RAPPORT INTÉRIMAIRE DU MARCHÉ DE LA VANILLE NO. 49 – AOÛT 2016

 

Bien que nous sommes en avance de la date normale de l’émission de notre rapport du marché de la vanille, l’état actuel  du marché de la vanille de Madagascar  ne nous laisse pas d’alternative que d’émettre une mise à jour afin d’essayer de  comprendre la folie qui se produit sur le terrain dans la  plus importante région de vanille du monde.   Nous donnerons suite en produisant un rapport plus compréhensif au cours du quatrième trimestre lorsqu’il sera possible d’évaluer la situation avec plus de précision.  Ce rapport traitera uniquement de Madagascar et abordera l’Indonésie et  la Papouasie Nouvelle Guinée.  Ces 3 origines sont responsables pour approximativement 95% de la production de gousses de vanille en 2016.

Tel que mentionné dans notre dernier rapport la question clé en prévision de la récolte de 2016 était comment les acheteurs réagiraient face au marché de la gousse de vanille verte influençant ainsi les prix et la qualité suivant l’évolution du marché.  Aujourd’hui, le marché de la vanille verte tire à sa fin et malheureusement le scénario le plus pessimiste est devenu réalité.  Déjà au départ, les prix pour la vanille verte étaient plus ou moins au même niveau que les prix pour  la vanille séchée et mûrie à la fin de 2015.  Aujourd’hui avec le marché de la vanille verte qui tire à sa fin, nous voyons les prix au-dessus de 80.00 USD/kg pour des gousses vertes.  Avec un faible ratio de mûrissement de 6-7kg de gousses vertes pour 1 kg de vanille séchée et mûrie à cause d’une abondance de gousses immatures, nous assumons qu’en 2016 nous pourrions possiblement  éclipser les prix connus lors de la dernière crise majeure de la vanille de 2001-2004 quand les niveaux ont dépassé 500.00 USD/kg.  Sur le terrain à Madagascar c’est une complète frénésie spéculative et on peut voir les prix augmenter sur une base quotidienne.  Toutes tentatives de régulariser la qualité et l’emballage sous vide  ont été mises de côté afin de se précipiter afin de profiter de ce qui semble être un marché sans limites.  Quand un kilo de vanille représente une valeur  égale approximative de 6 mois de salaire pour la personne moyenne de Malgache, il n’est pas difficile  de comprendre pourquoi cela provoque le chaos total sur le marché.
◇ ◇ ◇ ◇
[À FAIRE]
**A)** Recopiez le passage du rapport sur la vanille qui commence à « RAPPORT INTÉRIMAIRE DU MARCHÉ DE » et se termine à « vanille en 2016. ».
**B)** Dressez la liste des pays nommés dans le rapport sur la vanille.
Les entrées n'ont aucun rôle à jouer ici.

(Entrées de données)
◇ ◇ ◇ ◇
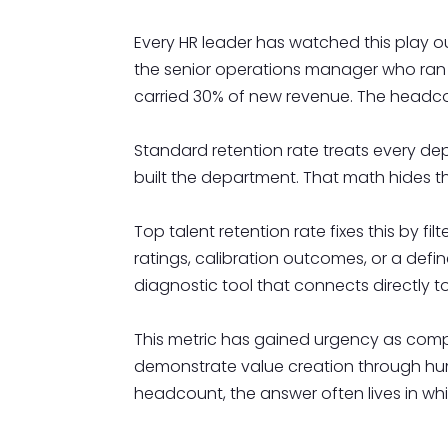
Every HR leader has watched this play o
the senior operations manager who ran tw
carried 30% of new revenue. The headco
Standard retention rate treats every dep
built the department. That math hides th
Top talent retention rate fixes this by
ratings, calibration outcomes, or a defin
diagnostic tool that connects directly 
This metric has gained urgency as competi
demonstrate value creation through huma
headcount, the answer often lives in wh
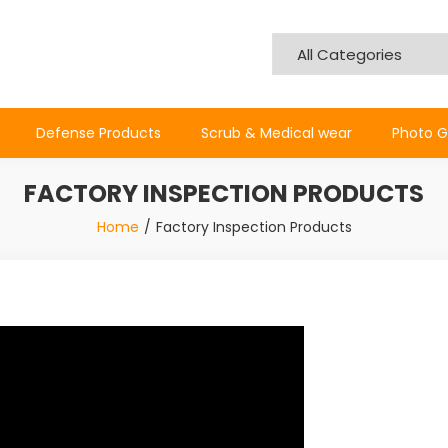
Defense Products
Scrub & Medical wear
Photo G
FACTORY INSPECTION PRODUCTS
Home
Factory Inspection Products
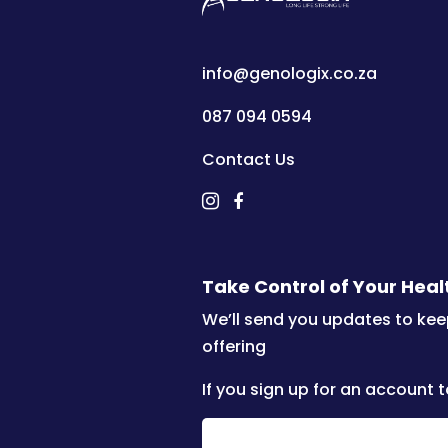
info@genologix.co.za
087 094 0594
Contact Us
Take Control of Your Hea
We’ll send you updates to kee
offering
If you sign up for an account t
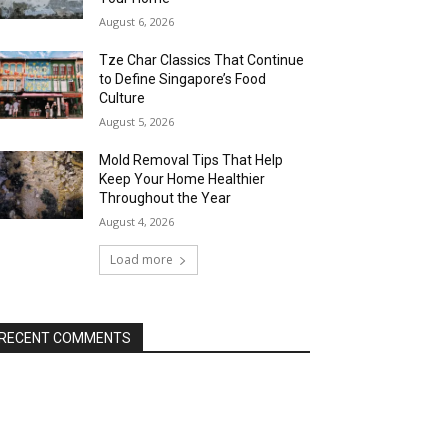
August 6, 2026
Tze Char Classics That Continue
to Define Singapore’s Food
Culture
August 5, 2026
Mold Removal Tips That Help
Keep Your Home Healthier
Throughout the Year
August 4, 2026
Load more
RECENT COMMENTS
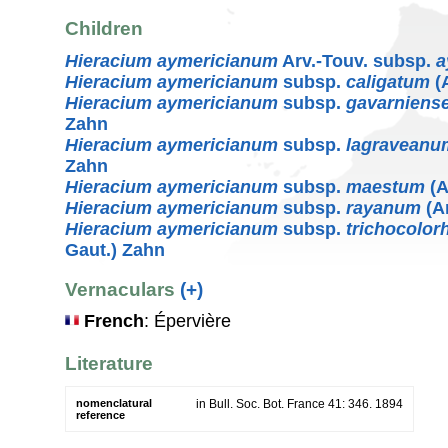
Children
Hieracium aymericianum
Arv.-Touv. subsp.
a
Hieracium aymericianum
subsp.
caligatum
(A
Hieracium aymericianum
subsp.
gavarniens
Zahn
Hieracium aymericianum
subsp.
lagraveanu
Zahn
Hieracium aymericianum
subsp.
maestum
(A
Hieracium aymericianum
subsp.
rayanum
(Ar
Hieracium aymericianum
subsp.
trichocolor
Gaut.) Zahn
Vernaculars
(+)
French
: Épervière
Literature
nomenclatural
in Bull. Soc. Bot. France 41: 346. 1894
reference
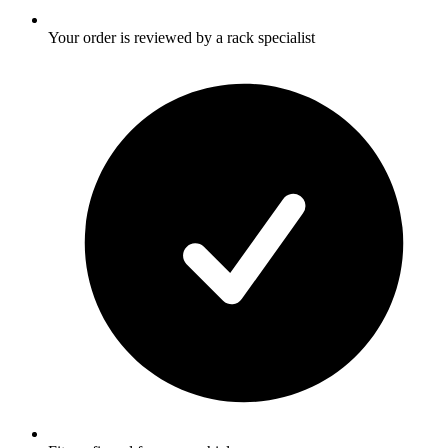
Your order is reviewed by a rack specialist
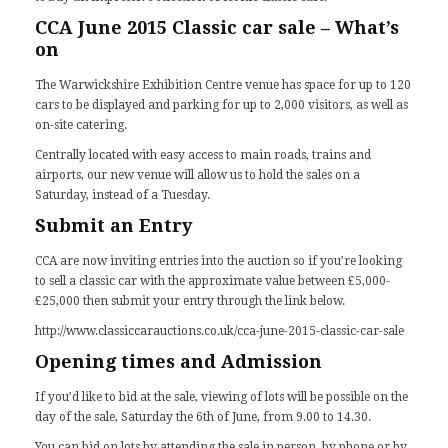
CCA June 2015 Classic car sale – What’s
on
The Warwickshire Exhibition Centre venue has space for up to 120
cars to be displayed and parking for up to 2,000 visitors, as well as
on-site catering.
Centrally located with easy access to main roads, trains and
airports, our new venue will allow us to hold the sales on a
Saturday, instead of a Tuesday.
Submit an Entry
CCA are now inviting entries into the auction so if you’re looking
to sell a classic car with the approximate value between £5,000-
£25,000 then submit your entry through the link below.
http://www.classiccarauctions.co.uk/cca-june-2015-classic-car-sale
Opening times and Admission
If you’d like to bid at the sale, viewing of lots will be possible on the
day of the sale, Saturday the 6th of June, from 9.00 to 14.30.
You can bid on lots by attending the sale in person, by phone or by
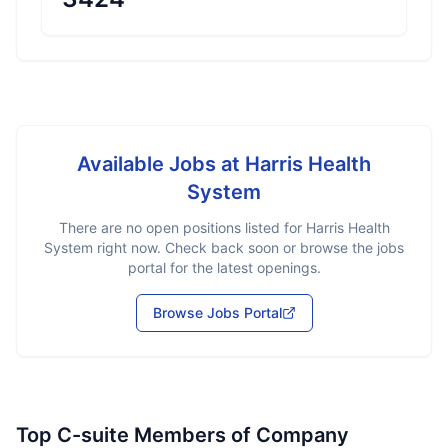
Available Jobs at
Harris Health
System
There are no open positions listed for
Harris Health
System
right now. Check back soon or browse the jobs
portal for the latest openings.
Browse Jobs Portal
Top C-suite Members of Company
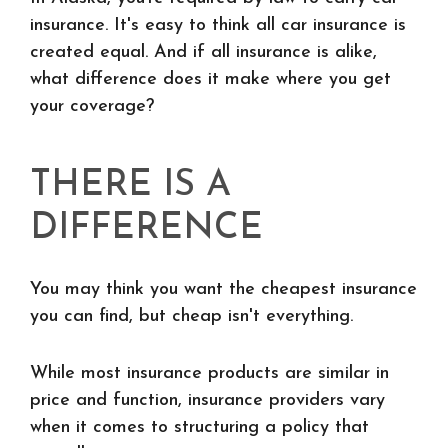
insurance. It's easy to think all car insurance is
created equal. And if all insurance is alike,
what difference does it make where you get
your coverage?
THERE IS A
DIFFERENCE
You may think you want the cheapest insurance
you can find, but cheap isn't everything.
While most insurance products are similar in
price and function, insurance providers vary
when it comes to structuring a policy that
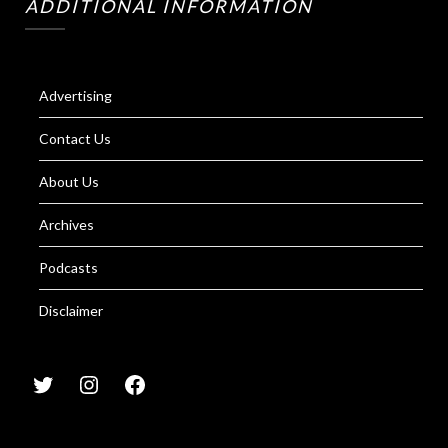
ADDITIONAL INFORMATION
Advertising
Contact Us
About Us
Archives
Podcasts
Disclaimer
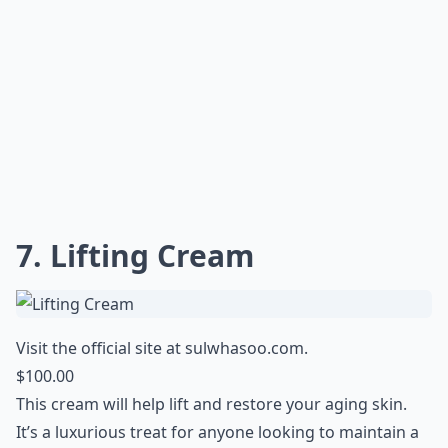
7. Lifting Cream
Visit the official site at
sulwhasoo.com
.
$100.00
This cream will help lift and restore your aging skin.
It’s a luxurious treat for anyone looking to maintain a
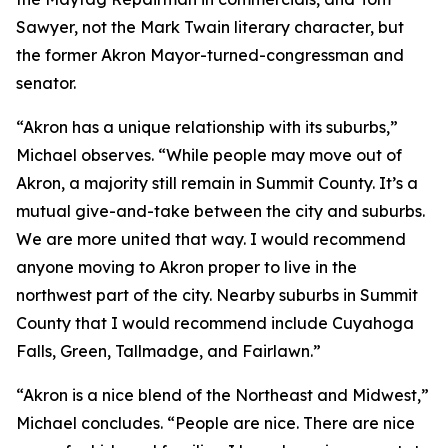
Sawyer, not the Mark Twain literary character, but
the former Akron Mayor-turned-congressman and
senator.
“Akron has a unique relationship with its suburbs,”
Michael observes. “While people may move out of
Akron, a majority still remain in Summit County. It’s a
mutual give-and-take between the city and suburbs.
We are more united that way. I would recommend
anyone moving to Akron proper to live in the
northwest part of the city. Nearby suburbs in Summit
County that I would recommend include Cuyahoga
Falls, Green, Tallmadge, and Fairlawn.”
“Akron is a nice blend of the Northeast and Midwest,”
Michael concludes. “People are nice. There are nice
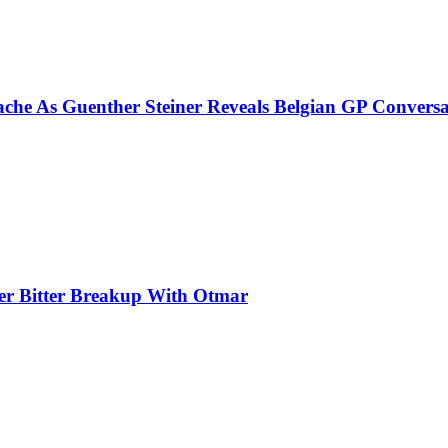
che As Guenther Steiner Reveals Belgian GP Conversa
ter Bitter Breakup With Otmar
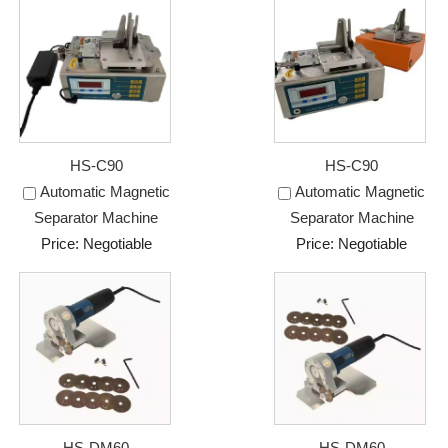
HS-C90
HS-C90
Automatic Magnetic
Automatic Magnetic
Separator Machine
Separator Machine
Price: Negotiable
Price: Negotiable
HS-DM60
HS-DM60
◇ ◇ ◇ ◇
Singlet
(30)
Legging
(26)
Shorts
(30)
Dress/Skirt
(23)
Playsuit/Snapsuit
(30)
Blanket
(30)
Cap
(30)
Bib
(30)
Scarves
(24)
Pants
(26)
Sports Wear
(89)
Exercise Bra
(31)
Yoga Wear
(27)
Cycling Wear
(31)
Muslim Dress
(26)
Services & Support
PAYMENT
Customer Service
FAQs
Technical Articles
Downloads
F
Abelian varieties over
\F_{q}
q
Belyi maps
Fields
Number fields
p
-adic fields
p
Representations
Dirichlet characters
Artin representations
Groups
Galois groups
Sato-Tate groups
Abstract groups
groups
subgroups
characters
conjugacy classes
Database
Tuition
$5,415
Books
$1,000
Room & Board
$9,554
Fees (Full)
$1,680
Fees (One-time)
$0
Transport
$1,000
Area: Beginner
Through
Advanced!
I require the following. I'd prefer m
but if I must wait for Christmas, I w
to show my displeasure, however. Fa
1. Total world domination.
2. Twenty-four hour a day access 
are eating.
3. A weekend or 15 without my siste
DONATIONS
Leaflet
◇ ◇ ◇ ◇
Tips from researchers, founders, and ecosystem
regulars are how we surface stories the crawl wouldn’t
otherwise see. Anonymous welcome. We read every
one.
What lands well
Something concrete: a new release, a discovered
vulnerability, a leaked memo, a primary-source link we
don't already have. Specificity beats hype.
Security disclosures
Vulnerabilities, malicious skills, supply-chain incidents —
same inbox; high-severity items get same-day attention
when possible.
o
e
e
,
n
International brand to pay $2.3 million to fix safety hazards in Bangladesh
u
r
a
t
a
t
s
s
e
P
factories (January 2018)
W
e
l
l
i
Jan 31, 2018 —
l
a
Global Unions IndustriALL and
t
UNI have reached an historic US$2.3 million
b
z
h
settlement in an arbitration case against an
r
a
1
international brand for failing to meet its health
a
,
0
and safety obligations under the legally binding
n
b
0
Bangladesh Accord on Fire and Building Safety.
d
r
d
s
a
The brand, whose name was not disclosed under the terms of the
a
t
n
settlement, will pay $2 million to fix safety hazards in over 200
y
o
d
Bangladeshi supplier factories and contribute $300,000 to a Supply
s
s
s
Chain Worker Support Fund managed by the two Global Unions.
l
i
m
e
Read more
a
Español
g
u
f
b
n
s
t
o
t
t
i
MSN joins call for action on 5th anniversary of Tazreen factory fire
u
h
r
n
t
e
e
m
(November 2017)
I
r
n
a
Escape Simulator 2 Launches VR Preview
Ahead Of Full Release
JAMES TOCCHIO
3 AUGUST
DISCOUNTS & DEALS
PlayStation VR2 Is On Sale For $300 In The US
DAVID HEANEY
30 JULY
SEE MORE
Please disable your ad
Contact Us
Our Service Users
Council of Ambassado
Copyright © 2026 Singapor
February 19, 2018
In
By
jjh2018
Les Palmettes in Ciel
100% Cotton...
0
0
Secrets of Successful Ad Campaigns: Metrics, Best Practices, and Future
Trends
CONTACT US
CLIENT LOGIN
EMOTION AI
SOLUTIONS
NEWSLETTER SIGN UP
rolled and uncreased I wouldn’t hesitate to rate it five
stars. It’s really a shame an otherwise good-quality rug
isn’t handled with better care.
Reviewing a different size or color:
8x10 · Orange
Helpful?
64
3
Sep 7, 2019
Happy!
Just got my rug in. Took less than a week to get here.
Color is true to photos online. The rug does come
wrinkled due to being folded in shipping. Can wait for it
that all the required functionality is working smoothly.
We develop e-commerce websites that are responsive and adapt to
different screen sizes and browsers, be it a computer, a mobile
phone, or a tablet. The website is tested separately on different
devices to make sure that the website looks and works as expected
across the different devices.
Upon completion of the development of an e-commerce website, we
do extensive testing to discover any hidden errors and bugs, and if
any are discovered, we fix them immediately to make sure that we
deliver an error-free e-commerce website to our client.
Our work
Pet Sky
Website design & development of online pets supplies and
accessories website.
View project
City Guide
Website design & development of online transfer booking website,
◇ ◇ ◇ ◇
[RÉSULTATS DE L'EXERCICE]
**A)**
RAPPORT INTÉRIMAIRE DU MARCHÉ DE LA VANILLE NO. 49 – AOÛT 2016

 

Bien que nous sommes en avance de la date normale de l’émission de notre rapport du marché de la vanille, l’état actuel  du marché de la vanille de Madagascar  ne nous laisse pas d’alternative que d’émettre une mise à jour afin d’essayer de  comprendre la folie qui se produit sur le terrain dans la  plus importante région de vanille du monde.   Nous donnerons suite en produisant un rapport plus compréhensif au cours du quatrième trimestre lorsqu’il sera possible d’évaluer la situation avec plus de précision.  Ce rapport traitera uniquement de Madagascar et abordera l’Indonésie et  la Papouasie Nouvelle Guinée.  Ces 3 origines sont responsables pour approximativement 95% de la production de gousses de vanille en 2016.

**B)**
Madagascar
Indonésie
Papouasie Nouvelle Guinée